:: What is needed ::
Transcribe the data below verbatim from the line with "ring dip: (100, 108)" to the line with "pinky tip: (83, 97)". Include both of those lines.

Segment Start: Data for this exercise

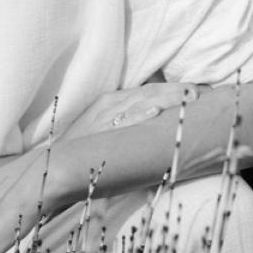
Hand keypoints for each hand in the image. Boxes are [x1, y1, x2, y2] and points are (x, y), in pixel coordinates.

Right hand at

Segment End: Data for this exercise
Segment Start: Data for this exercise

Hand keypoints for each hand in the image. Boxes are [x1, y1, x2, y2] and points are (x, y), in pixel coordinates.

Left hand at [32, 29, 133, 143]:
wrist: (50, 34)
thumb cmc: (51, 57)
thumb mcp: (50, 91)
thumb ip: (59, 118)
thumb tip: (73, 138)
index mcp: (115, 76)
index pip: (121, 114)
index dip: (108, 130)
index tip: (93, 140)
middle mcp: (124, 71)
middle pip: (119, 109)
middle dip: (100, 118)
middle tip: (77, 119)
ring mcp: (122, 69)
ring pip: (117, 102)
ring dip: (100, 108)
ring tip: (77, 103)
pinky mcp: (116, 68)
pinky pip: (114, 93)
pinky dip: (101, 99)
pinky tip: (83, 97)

Segment End: Data for this exercise

:: Answer section ::
ring dip: (100, 108)
ring tip: (77, 103)
pinky mcp: (116, 68)
pinky pip: (114, 93)
pinky dip: (101, 99)
pinky tip: (83, 97)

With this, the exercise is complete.